**SET PROBLEM**
Copy the records word for word, from their first line through the line holding "Dot at: (276, 209)", with that line included.
** begin RECORDS TO USE **
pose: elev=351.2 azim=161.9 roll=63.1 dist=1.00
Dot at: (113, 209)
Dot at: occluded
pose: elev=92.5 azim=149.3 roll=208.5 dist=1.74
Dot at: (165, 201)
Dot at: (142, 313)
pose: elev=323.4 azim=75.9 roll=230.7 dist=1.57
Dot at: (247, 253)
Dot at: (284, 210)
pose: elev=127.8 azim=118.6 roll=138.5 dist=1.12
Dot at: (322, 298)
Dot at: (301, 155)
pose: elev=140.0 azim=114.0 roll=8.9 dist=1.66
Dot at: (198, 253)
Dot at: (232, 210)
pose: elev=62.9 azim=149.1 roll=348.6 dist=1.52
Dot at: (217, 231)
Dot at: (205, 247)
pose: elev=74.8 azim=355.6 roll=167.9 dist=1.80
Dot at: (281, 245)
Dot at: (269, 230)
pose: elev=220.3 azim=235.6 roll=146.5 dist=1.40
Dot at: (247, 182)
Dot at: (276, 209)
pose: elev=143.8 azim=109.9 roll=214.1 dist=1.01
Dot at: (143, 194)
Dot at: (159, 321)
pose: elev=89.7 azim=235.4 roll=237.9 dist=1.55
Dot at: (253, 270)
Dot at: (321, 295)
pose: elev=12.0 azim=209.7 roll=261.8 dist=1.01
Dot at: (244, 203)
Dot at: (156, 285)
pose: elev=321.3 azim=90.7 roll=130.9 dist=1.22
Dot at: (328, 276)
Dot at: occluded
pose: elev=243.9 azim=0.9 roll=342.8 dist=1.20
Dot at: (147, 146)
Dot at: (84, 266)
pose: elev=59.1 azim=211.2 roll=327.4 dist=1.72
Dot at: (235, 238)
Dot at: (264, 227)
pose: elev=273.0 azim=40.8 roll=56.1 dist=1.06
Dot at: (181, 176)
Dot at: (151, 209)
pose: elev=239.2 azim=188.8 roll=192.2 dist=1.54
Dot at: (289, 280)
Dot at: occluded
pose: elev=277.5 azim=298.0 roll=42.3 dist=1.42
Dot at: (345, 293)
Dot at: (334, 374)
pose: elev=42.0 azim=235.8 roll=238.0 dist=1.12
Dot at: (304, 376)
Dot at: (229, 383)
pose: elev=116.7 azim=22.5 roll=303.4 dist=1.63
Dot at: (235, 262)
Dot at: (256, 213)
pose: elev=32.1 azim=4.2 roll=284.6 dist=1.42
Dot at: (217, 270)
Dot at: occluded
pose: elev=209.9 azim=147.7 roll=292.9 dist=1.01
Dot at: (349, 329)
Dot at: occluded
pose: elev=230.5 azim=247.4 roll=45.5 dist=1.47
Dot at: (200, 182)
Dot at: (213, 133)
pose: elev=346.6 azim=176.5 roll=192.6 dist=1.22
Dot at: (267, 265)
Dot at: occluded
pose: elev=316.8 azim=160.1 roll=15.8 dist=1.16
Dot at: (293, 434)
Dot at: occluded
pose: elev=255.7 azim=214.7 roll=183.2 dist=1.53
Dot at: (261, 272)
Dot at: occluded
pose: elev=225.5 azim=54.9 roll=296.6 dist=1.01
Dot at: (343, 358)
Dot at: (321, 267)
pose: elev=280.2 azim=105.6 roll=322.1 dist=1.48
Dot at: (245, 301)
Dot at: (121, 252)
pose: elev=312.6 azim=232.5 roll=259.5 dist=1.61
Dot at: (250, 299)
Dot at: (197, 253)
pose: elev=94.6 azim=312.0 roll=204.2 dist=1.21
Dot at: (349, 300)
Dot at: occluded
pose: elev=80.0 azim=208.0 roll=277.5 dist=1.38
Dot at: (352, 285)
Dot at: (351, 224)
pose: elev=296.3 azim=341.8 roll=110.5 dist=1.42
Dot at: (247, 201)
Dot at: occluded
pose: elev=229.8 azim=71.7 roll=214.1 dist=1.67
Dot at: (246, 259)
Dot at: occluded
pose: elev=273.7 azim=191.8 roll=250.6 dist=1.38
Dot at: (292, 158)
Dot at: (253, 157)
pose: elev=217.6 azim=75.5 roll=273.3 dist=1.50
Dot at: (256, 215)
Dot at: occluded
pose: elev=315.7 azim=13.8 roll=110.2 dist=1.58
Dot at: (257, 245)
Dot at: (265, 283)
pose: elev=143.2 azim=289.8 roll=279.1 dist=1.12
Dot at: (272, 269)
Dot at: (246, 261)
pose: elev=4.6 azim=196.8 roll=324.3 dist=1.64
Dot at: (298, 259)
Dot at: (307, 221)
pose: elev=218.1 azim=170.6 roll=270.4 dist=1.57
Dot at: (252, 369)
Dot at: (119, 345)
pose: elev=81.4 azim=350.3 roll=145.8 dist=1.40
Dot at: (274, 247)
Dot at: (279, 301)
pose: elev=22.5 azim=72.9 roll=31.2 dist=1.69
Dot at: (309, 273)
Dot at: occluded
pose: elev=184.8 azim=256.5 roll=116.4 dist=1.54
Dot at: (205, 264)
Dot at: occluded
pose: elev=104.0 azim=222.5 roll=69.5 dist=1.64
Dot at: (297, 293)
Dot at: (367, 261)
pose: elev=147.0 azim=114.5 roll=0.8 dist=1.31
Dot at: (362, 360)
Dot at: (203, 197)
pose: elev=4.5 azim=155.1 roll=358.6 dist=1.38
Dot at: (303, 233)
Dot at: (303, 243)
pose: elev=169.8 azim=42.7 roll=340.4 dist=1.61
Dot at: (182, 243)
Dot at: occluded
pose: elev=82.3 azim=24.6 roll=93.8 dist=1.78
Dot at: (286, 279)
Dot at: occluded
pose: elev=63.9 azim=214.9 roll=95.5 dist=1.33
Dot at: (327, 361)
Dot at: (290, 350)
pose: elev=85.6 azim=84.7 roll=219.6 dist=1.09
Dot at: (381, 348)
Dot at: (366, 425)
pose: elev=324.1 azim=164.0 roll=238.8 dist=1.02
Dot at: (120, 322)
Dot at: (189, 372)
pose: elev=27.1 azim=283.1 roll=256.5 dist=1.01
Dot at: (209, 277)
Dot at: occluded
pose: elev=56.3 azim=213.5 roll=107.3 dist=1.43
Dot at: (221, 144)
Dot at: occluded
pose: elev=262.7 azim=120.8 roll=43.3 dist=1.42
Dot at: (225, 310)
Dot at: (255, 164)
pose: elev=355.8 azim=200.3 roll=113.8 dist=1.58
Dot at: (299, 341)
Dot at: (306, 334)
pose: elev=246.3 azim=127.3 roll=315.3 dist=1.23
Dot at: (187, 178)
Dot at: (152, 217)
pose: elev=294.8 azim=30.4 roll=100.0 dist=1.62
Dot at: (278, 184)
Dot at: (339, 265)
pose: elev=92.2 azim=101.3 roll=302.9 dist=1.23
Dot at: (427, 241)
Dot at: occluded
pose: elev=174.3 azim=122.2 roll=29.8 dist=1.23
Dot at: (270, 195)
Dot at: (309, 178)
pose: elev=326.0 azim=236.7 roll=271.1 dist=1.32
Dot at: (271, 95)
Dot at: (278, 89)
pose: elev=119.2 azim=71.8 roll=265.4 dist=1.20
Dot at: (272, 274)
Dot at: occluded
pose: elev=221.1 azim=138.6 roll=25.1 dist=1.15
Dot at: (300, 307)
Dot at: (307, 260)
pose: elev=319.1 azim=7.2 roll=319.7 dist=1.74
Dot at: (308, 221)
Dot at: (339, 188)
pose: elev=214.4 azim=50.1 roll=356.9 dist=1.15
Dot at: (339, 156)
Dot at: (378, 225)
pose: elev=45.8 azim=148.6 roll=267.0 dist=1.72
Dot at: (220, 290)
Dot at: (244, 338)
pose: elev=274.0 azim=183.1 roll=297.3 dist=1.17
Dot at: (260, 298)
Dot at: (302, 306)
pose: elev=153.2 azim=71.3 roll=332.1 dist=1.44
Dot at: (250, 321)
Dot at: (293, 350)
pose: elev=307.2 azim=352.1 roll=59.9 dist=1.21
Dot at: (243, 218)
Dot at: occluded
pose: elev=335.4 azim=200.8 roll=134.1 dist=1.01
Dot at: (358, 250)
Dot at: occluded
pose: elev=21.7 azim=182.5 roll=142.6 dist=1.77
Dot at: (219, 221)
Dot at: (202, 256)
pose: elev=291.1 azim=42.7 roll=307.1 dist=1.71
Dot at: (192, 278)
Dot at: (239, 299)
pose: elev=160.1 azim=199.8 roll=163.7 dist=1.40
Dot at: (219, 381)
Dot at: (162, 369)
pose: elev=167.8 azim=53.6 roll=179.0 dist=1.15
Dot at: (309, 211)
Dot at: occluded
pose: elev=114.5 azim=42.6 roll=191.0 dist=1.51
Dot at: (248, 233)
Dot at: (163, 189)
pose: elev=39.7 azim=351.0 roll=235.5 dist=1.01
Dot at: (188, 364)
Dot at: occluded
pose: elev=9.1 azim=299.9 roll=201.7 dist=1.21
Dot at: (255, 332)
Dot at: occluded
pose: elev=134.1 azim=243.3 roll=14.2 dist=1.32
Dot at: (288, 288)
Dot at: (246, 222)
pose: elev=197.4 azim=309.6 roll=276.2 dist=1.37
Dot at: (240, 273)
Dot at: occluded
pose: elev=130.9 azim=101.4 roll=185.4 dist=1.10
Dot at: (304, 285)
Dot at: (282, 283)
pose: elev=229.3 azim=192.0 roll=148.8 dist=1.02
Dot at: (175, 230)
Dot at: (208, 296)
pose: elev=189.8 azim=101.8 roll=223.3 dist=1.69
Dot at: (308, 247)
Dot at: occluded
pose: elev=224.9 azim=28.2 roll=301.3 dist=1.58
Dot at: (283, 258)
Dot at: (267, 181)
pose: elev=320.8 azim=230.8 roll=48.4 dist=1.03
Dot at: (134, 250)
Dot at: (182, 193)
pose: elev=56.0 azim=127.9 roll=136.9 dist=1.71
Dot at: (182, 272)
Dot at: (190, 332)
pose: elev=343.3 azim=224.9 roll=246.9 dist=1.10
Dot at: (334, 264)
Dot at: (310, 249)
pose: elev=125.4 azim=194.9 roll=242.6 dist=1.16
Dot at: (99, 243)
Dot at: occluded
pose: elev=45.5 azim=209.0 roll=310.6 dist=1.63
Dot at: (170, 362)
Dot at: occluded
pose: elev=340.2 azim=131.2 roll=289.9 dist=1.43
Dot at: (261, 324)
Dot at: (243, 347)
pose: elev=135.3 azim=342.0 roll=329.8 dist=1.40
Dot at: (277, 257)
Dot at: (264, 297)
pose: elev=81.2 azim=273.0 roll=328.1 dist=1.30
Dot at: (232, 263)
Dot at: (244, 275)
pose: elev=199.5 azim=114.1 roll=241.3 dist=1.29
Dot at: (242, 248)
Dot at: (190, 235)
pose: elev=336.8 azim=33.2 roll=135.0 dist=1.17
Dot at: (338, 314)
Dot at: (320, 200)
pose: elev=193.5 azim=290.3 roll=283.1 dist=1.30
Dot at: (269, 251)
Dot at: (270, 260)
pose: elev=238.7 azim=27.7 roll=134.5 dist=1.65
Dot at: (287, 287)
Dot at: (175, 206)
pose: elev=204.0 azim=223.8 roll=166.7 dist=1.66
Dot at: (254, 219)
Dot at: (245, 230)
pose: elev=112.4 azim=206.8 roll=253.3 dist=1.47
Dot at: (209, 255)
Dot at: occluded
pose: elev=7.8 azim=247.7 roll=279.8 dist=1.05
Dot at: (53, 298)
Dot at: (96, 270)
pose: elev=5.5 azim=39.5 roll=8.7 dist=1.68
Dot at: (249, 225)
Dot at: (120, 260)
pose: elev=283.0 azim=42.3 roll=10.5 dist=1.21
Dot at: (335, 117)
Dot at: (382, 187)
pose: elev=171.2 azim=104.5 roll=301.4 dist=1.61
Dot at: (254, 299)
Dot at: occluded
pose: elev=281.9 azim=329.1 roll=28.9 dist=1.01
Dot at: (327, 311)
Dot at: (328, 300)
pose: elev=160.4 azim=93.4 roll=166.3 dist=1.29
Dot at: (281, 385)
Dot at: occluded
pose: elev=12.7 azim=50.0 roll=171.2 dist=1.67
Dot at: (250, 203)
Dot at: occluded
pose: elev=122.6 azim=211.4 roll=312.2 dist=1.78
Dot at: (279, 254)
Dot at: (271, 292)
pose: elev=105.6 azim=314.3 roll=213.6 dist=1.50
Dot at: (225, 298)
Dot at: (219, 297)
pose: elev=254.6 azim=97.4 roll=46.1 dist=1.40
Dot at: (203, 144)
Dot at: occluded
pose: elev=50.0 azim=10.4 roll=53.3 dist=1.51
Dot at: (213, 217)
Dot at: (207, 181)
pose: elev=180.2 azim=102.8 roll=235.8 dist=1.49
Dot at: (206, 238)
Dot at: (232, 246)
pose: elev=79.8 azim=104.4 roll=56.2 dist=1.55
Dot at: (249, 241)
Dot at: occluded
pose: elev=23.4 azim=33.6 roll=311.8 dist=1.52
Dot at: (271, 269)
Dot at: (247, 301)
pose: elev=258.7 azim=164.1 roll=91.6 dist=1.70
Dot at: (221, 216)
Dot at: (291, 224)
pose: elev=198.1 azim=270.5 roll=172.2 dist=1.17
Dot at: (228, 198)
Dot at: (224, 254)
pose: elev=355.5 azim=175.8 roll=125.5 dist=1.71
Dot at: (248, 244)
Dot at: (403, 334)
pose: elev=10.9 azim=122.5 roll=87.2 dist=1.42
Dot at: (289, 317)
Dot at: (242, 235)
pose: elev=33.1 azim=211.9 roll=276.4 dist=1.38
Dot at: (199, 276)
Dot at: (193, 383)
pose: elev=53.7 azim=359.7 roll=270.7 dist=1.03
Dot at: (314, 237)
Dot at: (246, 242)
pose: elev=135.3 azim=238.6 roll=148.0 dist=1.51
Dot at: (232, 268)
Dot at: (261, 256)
** end RECORDS TO USE **
**REPLY**
pose: elev=351.2 azim=161.9 roll=63.1 dist=1.00
Dot at: (113, 209)
Dot at: occluded
pose: elev=92.5 azim=149.3 roll=208.5 dist=1.74
Dot at: (165, 201)
Dot at: (142, 313)
pose: elev=323.4 azim=75.9 roll=230.7 dist=1.57
Dot at: (247, 253)
Dot at: (284, 210)
pose: elev=127.8 azim=118.6 roll=138.5 dist=1.12
Dot at: (322, 298)
Dot at: (301, 155)
pose: elev=140.0 azim=114.0 roll=8.9 dist=1.66
Dot at: (198, 253)
Dot at: (232, 210)
pose: elev=62.9 azim=149.1 roll=348.6 dist=1.52
Dot at: (217, 231)
Dot at: (205, 247)
pose: elev=74.8 azim=355.6 roll=167.9 dist=1.80
Dot at: (281, 245)
Dot at: (269, 230)
pose: elev=220.3 azim=235.6 roll=146.5 dist=1.40
Dot at: (247, 182)
Dot at: (276, 209)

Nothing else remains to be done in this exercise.